- EXERCISE TEXT
^^^^^^^^
Regarding process, the following ideas have been stated many times by Indian, Metis and Inuit leaders; first, that the tremendous lack of concerted and genuine political will and political action by elected parliamentarians and legislators to resolve the outstanding issues of Aboriginal peoples will inevitably lead to greater and greater dependence; and second, that this condition of dependence will lead to greater disrespect amongst people and the beginnings of particular cases that end in crisis, and even violence.

With political will and determined action, Canada could become the country where the democratic rights of Aboriginal peoples would be a leading example in the international community.

Indian, Metis and Inuit want to be heard. They want to be given the freedom to govern themselves based on the acceptable international norm of self-determination or self-government. I strongly believe that it is time for Canadian politicians to reassess the situation and make a genuine and sincere effort, not only to acquire a knowledge and understanding of self-government, but to take leadership and action in a concerted way with Aboriginal peoples.

 

Indian Treaties

Prior to the arrival of the Europeans, the indigenous nations of Indian and Inuit governed themselves according to their national norms and customs. They also made international alliances with other indigenous nations and carried on their international trade through treaties and agreements.
^^^^^^^^
- GIVEN INFORMATION
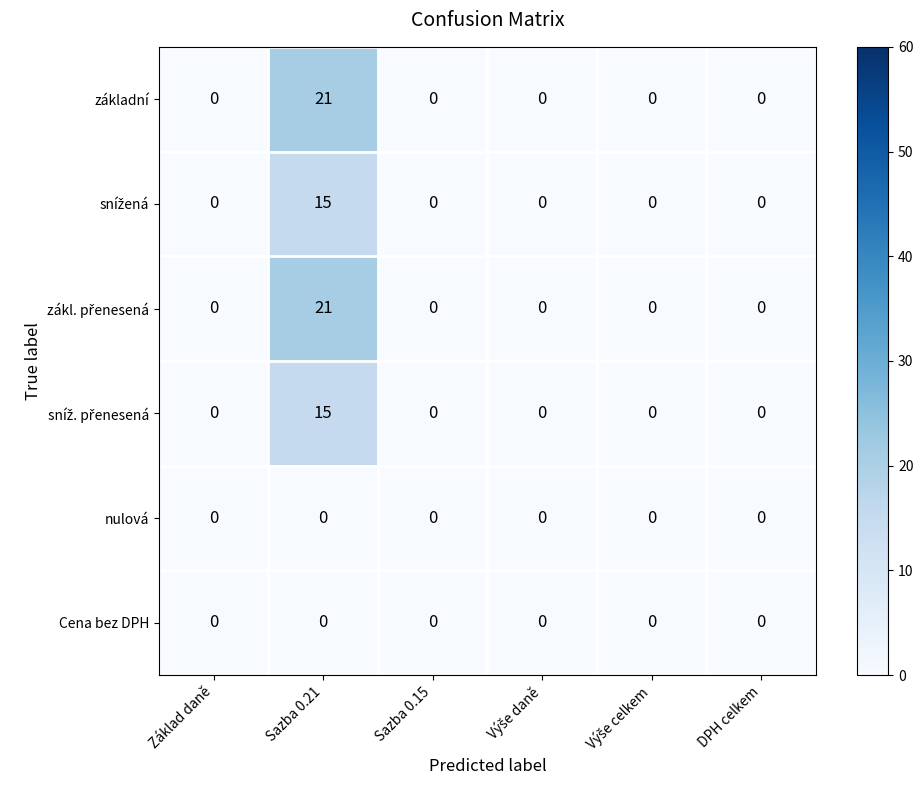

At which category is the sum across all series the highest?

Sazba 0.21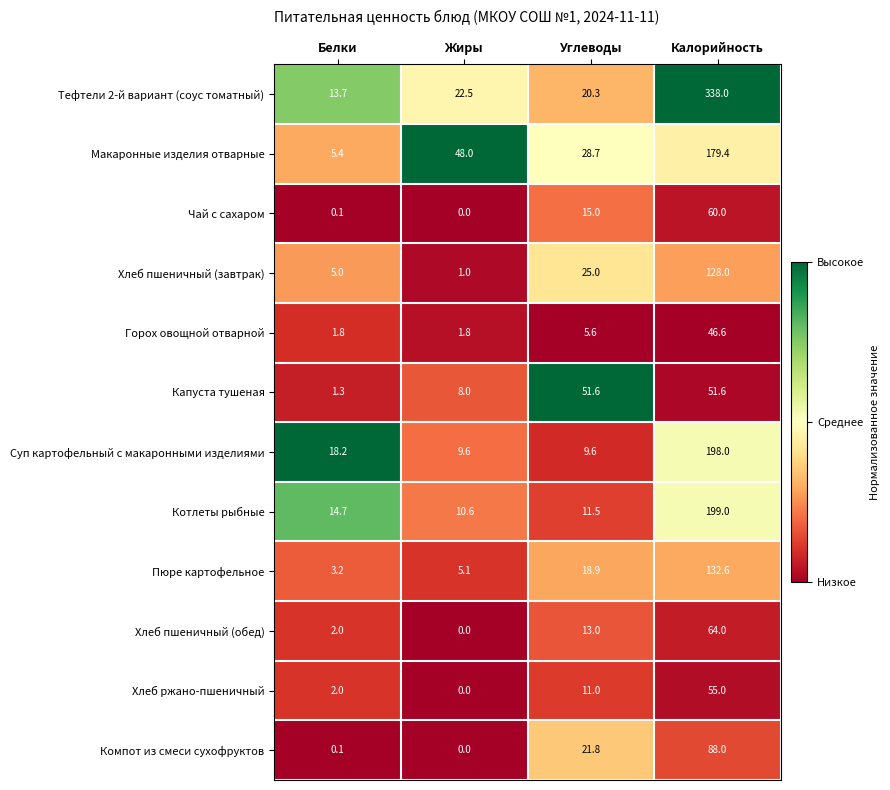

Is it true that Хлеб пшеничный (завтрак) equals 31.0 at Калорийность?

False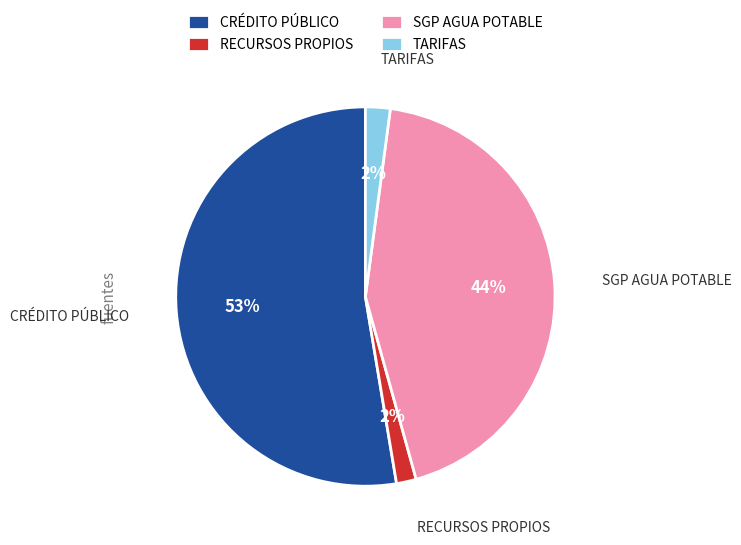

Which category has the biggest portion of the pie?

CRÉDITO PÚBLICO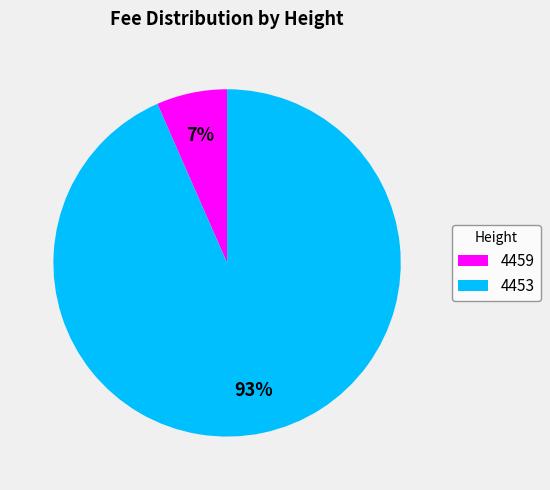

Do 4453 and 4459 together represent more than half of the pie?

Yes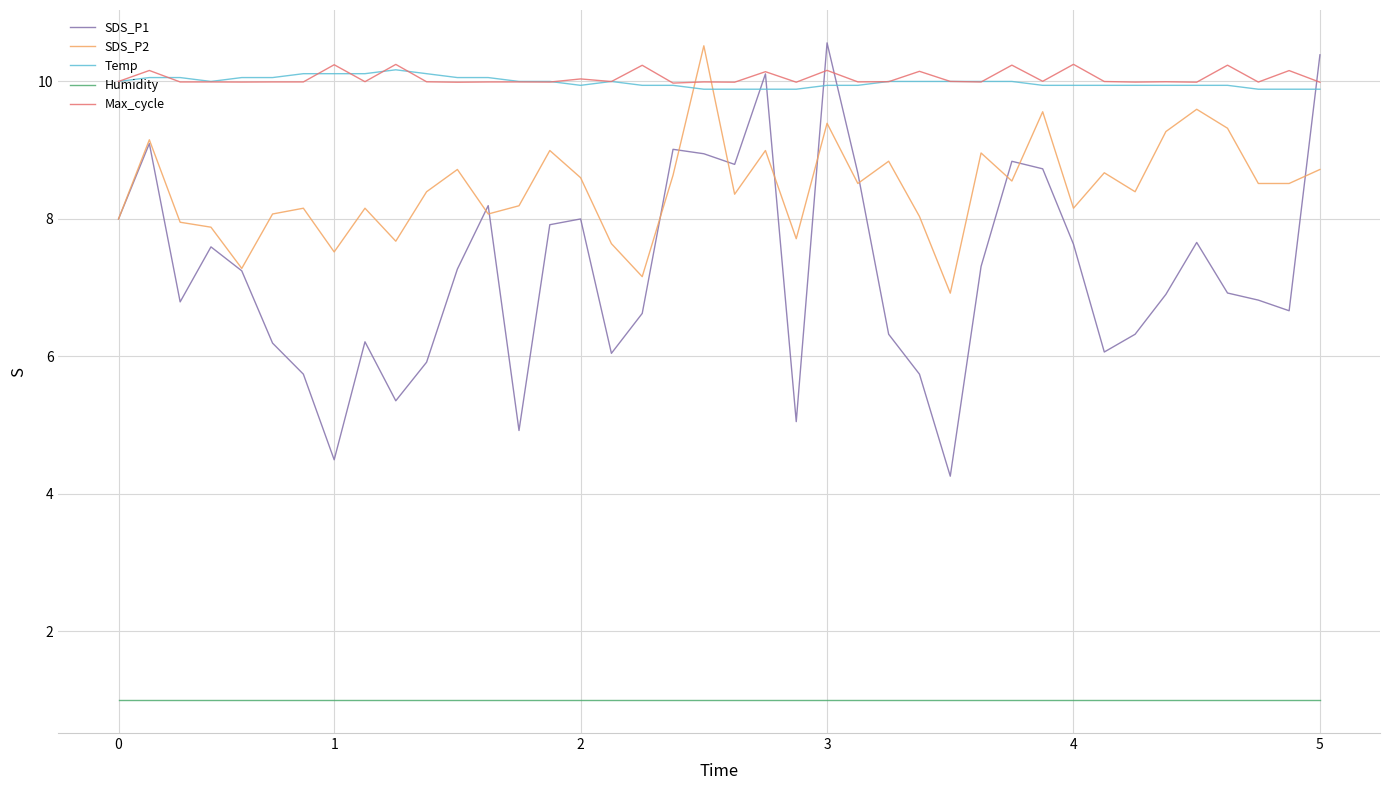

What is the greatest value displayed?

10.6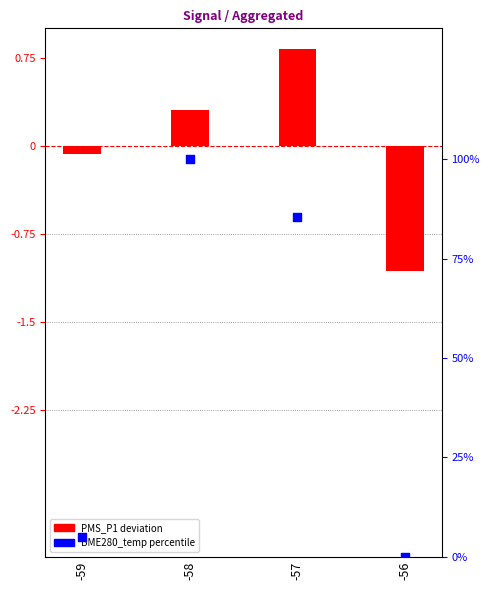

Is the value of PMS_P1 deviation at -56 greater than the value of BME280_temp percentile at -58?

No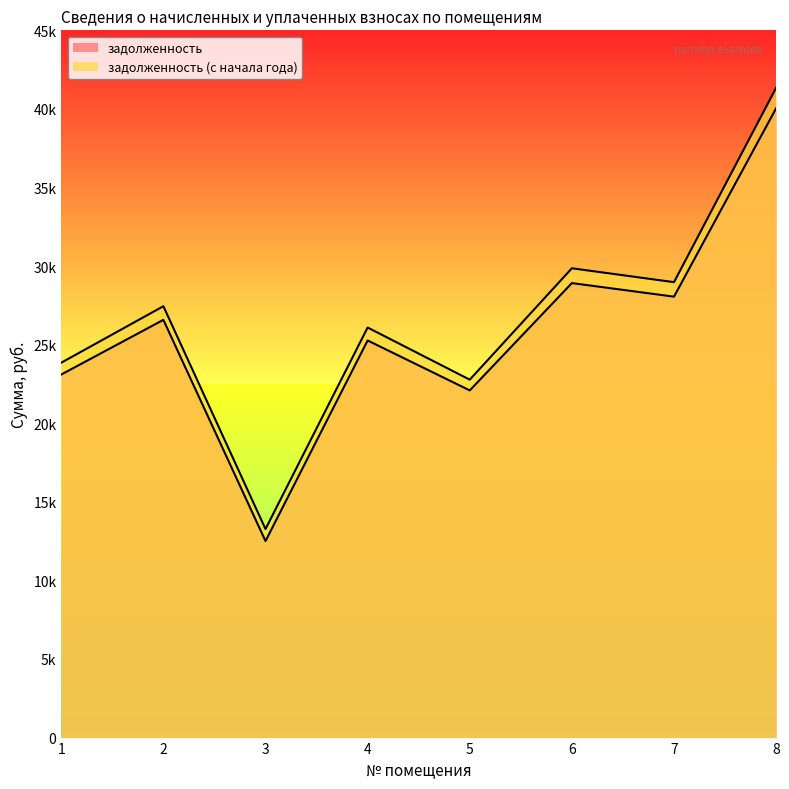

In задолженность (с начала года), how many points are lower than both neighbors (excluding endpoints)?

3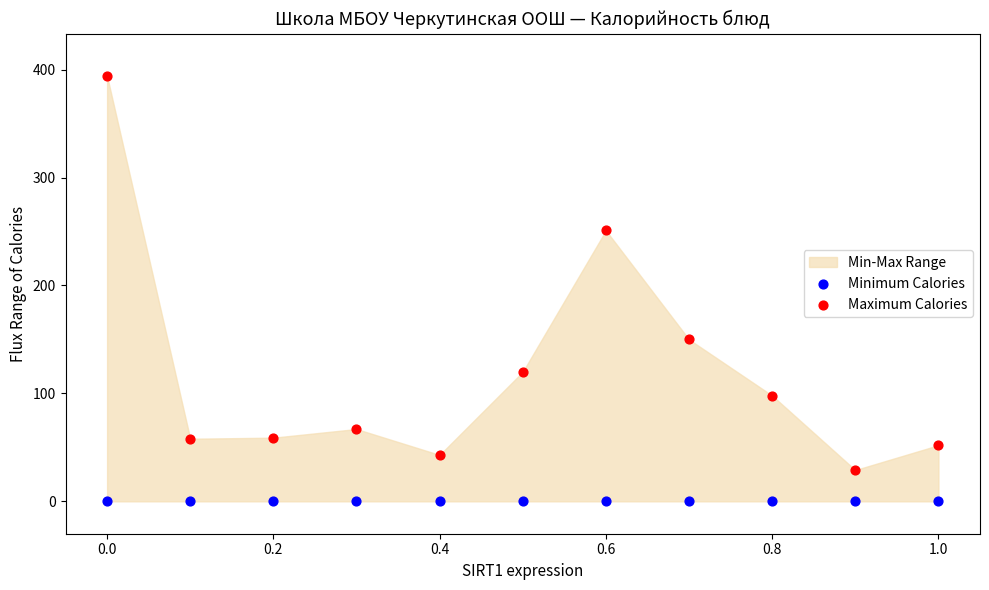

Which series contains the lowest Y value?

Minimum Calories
^^^^^^^^
- AIM OF THE TASK
Resume the passage on Aboriginal self-government and Indian treaties, starting right after its last sentence.

- ANSWER
When the Europeans first arrived things did not change that much except for the exchange of new trade goods. Initially, the Europeans debated whether Indians were really "people" and whether they could ever be converted. A Papal Bull was finally released in 1537, stating that Indians were indeed "truly men".

The first phase of Indian-European relations established political and economic connections. With the onset of settlement in the 1600s, things began to change. By this time, trade goods from the South and the fur trade in the North were combined with the large scale accumulation of silver and gold from the middle Americas. This massive influx of gold and silver formed much of the basis for financing the major joint stock and chartered companies of the world. Many of the early agreements between Indian and European nations were made with these companies who were granted charters from the European countries. While some of these agreements exist in written record, many more have remained unrecorded. Some writers have stated that much land in the northeastern seaboard was improperly acquired during this period. The illegal and improper takeover of Indian land led to many conflicts during the 1600s.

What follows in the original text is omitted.